:: Exercise prompt ::
Select from the data all lines with the word "matthewborgen".
○ ○ ○
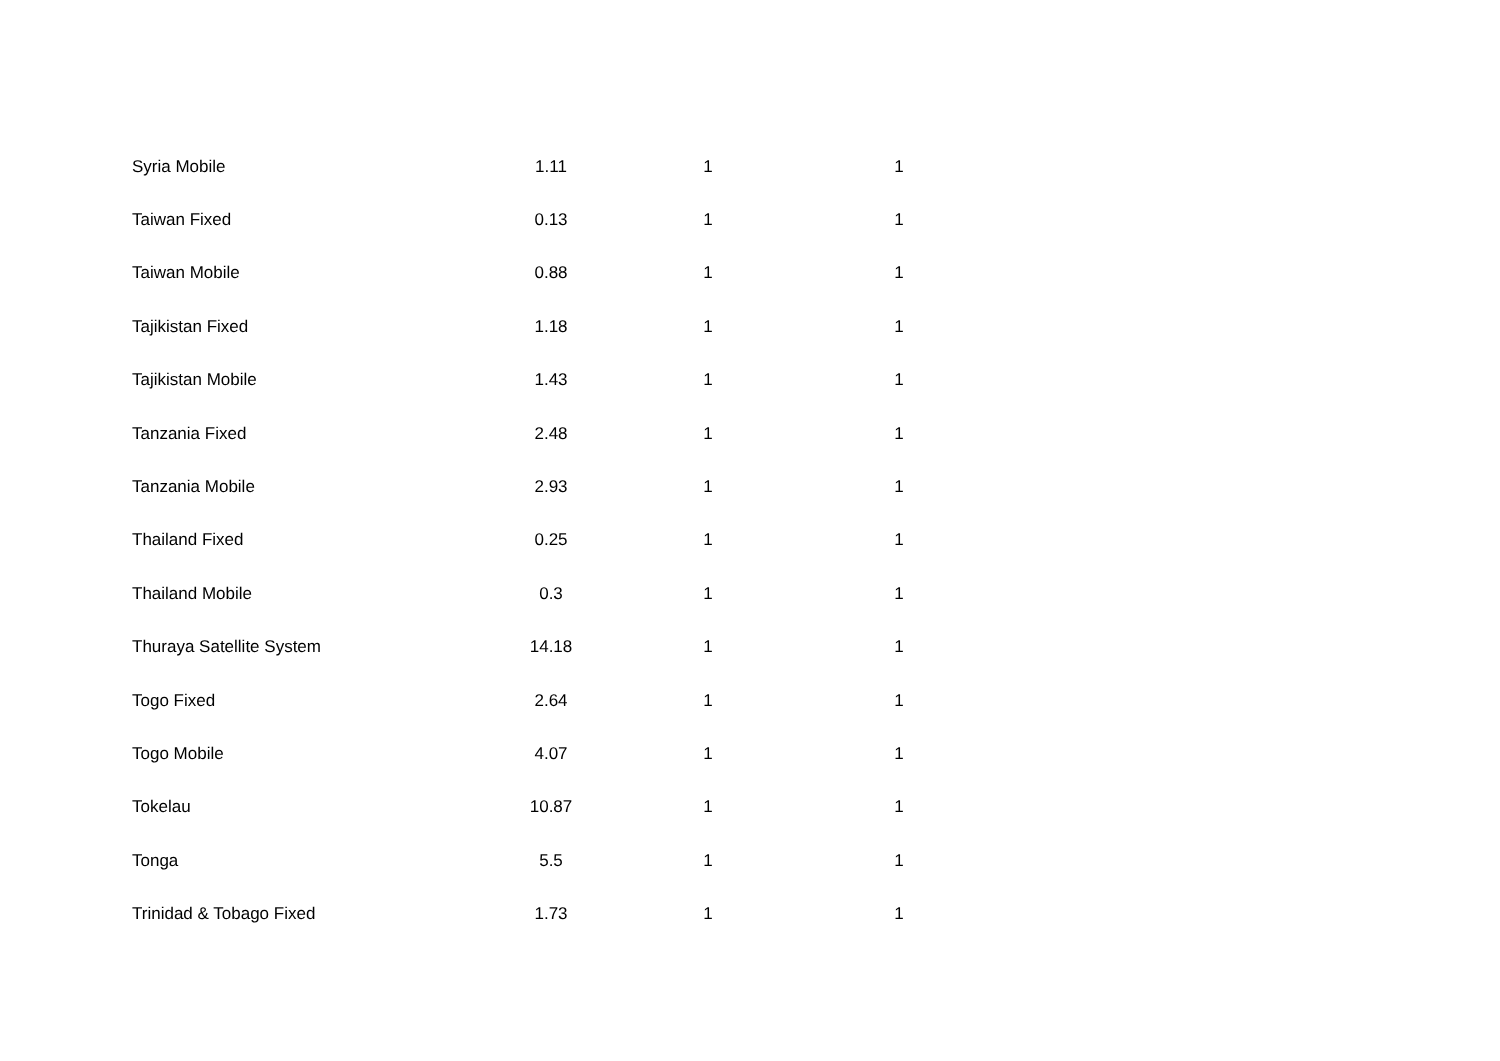| Syria Mobile | 1.11 | 1 | 1 |
| Taiwan Fixed | 0.13 | 1 | 1 |
| Taiwan Mobile | 0.88 | 1 | 1 |
| Tajikistan Fixed | 1.18 | 1 | 1 |
| Tajikistan Mobile | 1.43 | 1 | 1 |
| Tanzania Fixed | 2.48 | 1 | 1 |
| Tanzania Mobile | 2.93 | 1 | 1 |
| Thailand Fixed | 0.25 | 1 | 1 |
| Thailand Mobile | 0.3 | 1 | 1 |
| Thuraya Satellite System | 14.18 | 1 | 1 |
| Togo Fixed | 2.64 | 1 | 1 |
| Togo Mobile | 4.07 | 1 | 1 |
| Tokelau | 10.87 | 1 | 1 |
| Tonga | 5.5 | 1 | 1 |
| Trinidad & Tobago Fixed | 1.73 | 1 | 1 |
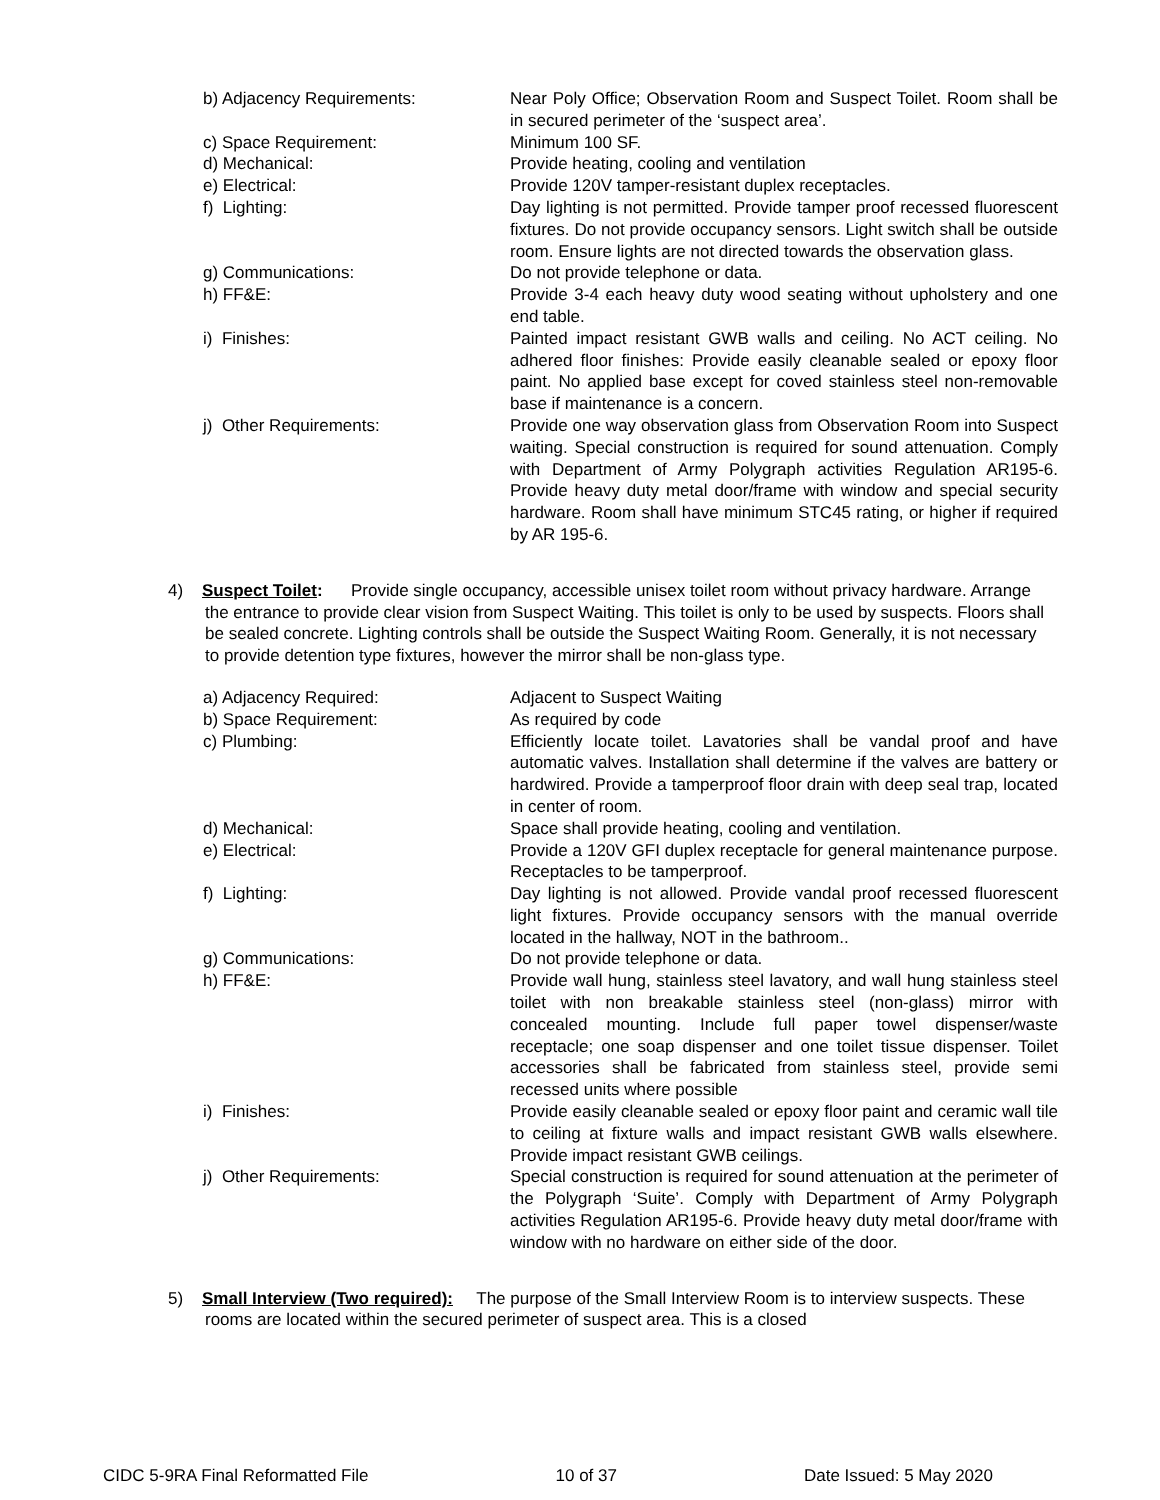| b) Adjacency Requirements: | Near Poly Office; Observation Room and Suspect Toilet. Room shall be in secured perimeter of the ‘suspect area’. |
| c) Space Requirement: | Minimum 100 SF. |
| d) Mechanical: | Provide heating, cooling and ventilation |
| e) Electrical: | Provide 120V tamper-resistant duplex receptacles. |
| f) Lighting: | Day lighting is not permitted. Provide tamper proof recessed fluorescent fixtures. Do not provide occupancy sensors. Light switch shall be outside room. Ensure lights are not directed towards the observation glass. |
| g) Communications: | Do not provide telephone or data. |
| h) FF&E: | Provide 3-4 each heavy duty wood seating without upholstery and one end table. |
| i) Finishes: | Painted impact resistant GWB walls and ceiling. No ACT ceiling. No adhered floor finishes: Provide easily cleanable sealed or epoxy floor paint. No applied base except for coved stainless steel non-removable base if maintenance is a concern. |
| j) Other Requirements: | Provide one way observation glass from Observation Room into Suspect waiting. Special construction is required for sound attenuation. Comply with Department of Army Polygraph activities Regulation AR195-6. Provide heavy duty metal door/frame with window and special security hardware. Room shall have minimum STC45 rating, or higher if required by AR 195-6. |
4) Suspect Toilet: Provide single occupancy, accessible unisex toilet room without privacy hardware. Arrange the entrance to provide clear vision from Suspect Waiting. This toilet is only to be used by suspects. Floors shall be sealed concrete. Lighting controls shall be outside the Suspect Waiting Room. Generally, it is not necessary to provide detention type fixtures, however the mirror shall be non-glass type.
| a) Adjacency Required: | Adjacent to Suspect Waiting |
| b) Space Requirement: | As required by code |
| c) Plumbing: | Efficiently locate toilet. Lavatories shall be vandal proof and have automatic valves. Installation shall determine if the valves are battery or hardwired. Provide a tamperproof floor drain with deep seal trap, located in center of room. |
| d) Mechanical: | Space shall provide heating, cooling and ventilation. |
| e) Electrical: | Provide a 120V GFI duplex receptacle for general maintenance purpose. Receptacles to be tamperproof. |
| f) Lighting: | Day lighting is not allowed. Provide vandal proof recessed fluorescent light fixtures. Provide occupancy sensors with the manual override located in the hallway, NOT in the bathroom.. |
| g) Communications: | Do not provide telephone or data. |
| h) FF&E: | Provide wall hung, stainless steel lavatory, and wall hung stainless steel toilet with non breakable stainless steel (non-glass) mirror with concealed mounting. Include full paper towel dispenser/waste receptacle; one soap dispenser and one toilet tissue dispenser. Toilet accessories shall be fabricated from stainless steel, provide semi recessed units where possible |
| i) Finishes: | Provide easily cleanable sealed or epoxy floor paint and ceramic wall tile to ceiling at fixture walls and impact resistant GWB walls elsewhere. Provide impact resistant GWB ceilings. |
| j) Other Requirements: | Special construction is required for sound attenuation at the perimeter of the Polygraph ‘Suite’. Comply with Department of Army Polygraph activities Regulation AR195-6. Provide heavy duty metal door/frame with window with no hardware on either side of the door. |
5) Small Interview (Two required): The purpose of the Small Interview Room is to interview suspects. These rooms are located within the secured perimeter of suspect area. This is a closed
CIDC 5-9RA Final Reformatted File 10 of 37 Date Issued: 5 May 2020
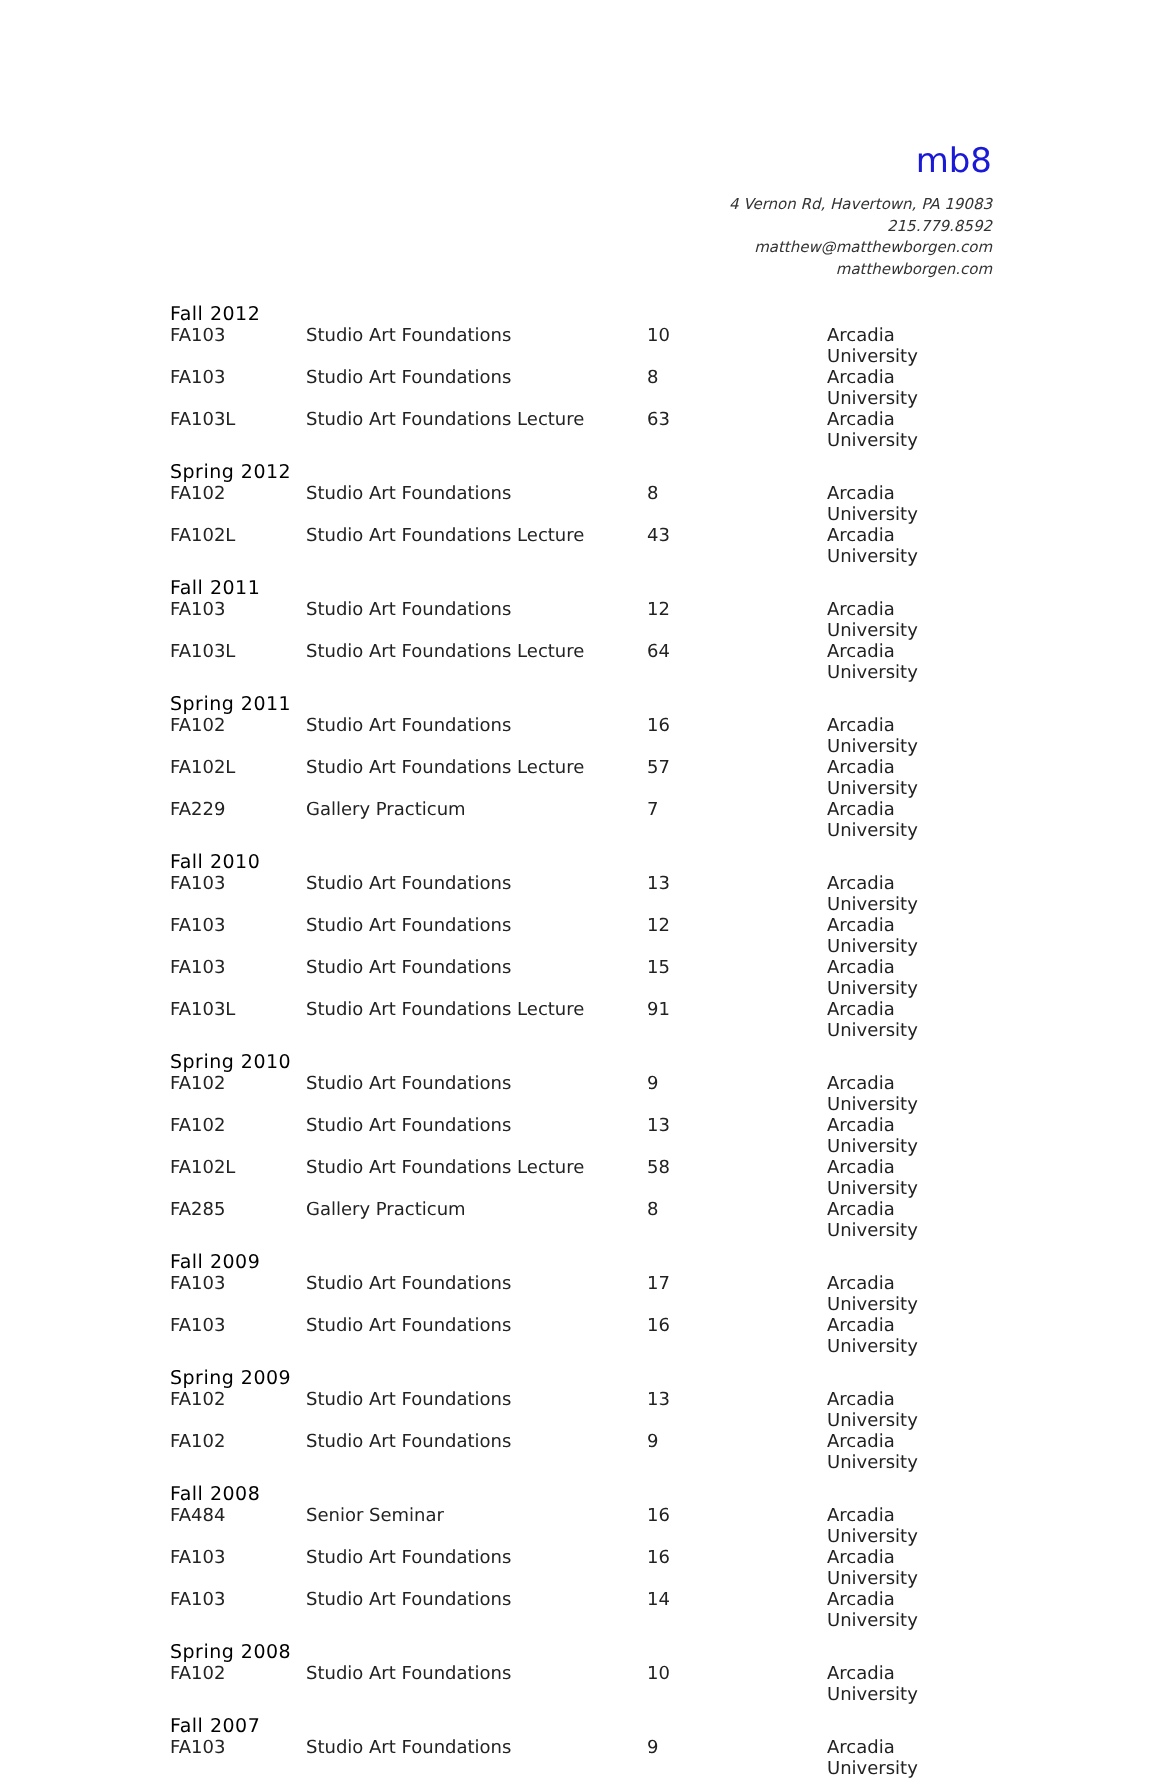mb8
4 Vernon Rd, Havertown, PA 19083
215.779.8592
matthew@matthewborgen.com
matthewborgen.com
| Fall 2012 | | | |
| FA103 | Studio Art Foundations | 10 | Arcadia University |
| FA103 | Studio Art Foundations | 8 | Arcadia University |
| FA103L | Studio Art Foundations Lecture | 63 | Arcadia University |
| Spring 2012 | | | |
| FA102 | Studio Art Foundations | 8 | Arcadia University |
| FA102L | Studio Art Foundations Lecture | 43 | Arcadia University |
| Fall 2011 | | | |
| FA103 | Studio Art Foundations | 12 | Arcadia University |
| FA103L | Studio Art Foundations Lecture | 64 | Arcadia University |
| Spring 2011 | | | |
| FA102 | Studio Art Foundations | 16 | Arcadia University |
| FA102L | Studio Art Foundations Lecture | 57 | Arcadia University |
| FA229 | Gallery Practicum | 7 | Arcadia University |
| Fall 2010 | | | |
| FA103 | Studio Art Foundations | 13 | Arcadia University |
| FA103 | Studio Art Foundations | 12 | Arcadia University |
| FA103 | Studio Art Foundations | 15 | Arcadia University |
| FA103L | Studio Art Foundations Lecture | 91 | Arcadia University |
| Spring 2010 | | | |
| FA102 | Studio Art Foundations | 9 | Arcadia University |
| FA102 | Studio Art Foundations | 13 | Arcadia University |
| FA102L | Studio Art Foundations Lecture | 58 | Arcadia University |
| FA285 | Gallery Practicum | 8 | Arcadia University |
| Fall 2009 | | | |
| FA103 | Studio Art Foundations | 17 | Arcadia University |
| FA103 | Studio Art Foundations | 16 | Arcadia University |
| Spring 2009 | | | |
| FA102 | Studio Art Foundations | 13 | Arcadia University |
| FA102 | Studio Art Foundations | 9 | Arcadia University |
| Fall 2008 | | | |
| FA484 | Senior Seminar | 16 | Arcadia University |
| FA103 | Studio Art Foundations | 16 | Arcadia University |
| FA103 | Studio Art Foundations | 14 | Arcadia University |
| Spring 2008 | | | |
| FA102 | Studio Art Foundations | 10 | Arcadia University |
| Fall 2007 | | | |
| FA103 | Studio Art Foundations | 9 | Arcadia University |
○ ○ ○
:: Expected output ::
matthew@matthewborgen.com
matthewborgen.com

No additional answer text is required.